**Task item:**
Start at the line with "right wrist: (79, 213)" in the records below, stop at the line with "right ankle: (31, 294)", and return every line in that span exactly, the two end lines included.

**Recorded data:**
-=-=-=-=-

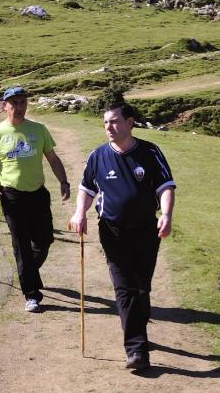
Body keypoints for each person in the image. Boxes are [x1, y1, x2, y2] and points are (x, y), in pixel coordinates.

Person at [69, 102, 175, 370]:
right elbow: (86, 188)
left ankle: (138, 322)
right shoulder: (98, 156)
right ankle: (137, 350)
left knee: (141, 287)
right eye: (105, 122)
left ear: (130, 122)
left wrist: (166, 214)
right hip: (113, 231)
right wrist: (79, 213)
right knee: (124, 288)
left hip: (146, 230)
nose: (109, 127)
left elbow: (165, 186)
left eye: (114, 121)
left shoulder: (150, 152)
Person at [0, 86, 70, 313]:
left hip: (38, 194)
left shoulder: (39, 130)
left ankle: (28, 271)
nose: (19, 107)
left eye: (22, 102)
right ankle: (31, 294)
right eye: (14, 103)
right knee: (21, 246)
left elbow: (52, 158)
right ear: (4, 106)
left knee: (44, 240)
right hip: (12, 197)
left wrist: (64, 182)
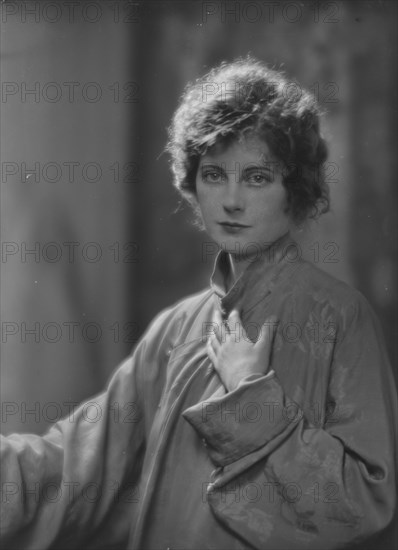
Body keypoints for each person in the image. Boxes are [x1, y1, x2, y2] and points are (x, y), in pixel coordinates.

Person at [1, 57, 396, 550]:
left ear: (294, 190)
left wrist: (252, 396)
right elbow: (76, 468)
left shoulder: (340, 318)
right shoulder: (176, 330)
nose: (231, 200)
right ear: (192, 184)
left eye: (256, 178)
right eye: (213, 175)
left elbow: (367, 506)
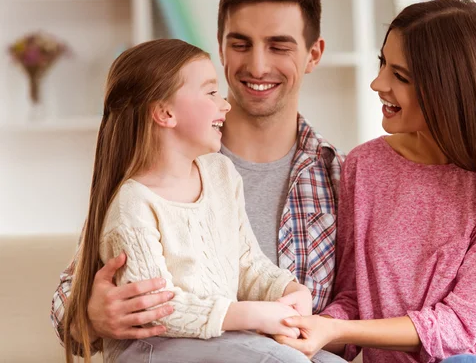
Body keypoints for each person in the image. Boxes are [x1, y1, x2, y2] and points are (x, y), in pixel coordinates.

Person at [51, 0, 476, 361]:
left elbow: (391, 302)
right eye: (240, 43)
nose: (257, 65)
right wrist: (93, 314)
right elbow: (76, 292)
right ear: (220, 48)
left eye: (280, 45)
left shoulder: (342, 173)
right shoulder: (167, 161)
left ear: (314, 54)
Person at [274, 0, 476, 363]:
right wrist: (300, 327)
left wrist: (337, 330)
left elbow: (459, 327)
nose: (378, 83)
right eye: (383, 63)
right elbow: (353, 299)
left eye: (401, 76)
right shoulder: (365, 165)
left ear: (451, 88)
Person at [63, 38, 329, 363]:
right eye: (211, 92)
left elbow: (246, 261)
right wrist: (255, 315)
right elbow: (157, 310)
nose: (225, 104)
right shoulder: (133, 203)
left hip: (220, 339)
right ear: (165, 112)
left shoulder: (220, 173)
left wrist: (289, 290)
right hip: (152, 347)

-=-=-=-=-

**Exercise result:**
right wrist: (79, 213)
right knee: (124, 288)
left hip: (146, 230)
nose: (109, 127)
left elbow: (165, 186)
left eye: (114, 121)
left shoulder: (150, 152)
Person at [0, 86, 70, 313]:
left hip: (38, 194)
left shoulder: (39, 130)
left ankle: (28, 271)
nose: (19, 107)
left eye: (22, 102)
right ankle: (31, 294)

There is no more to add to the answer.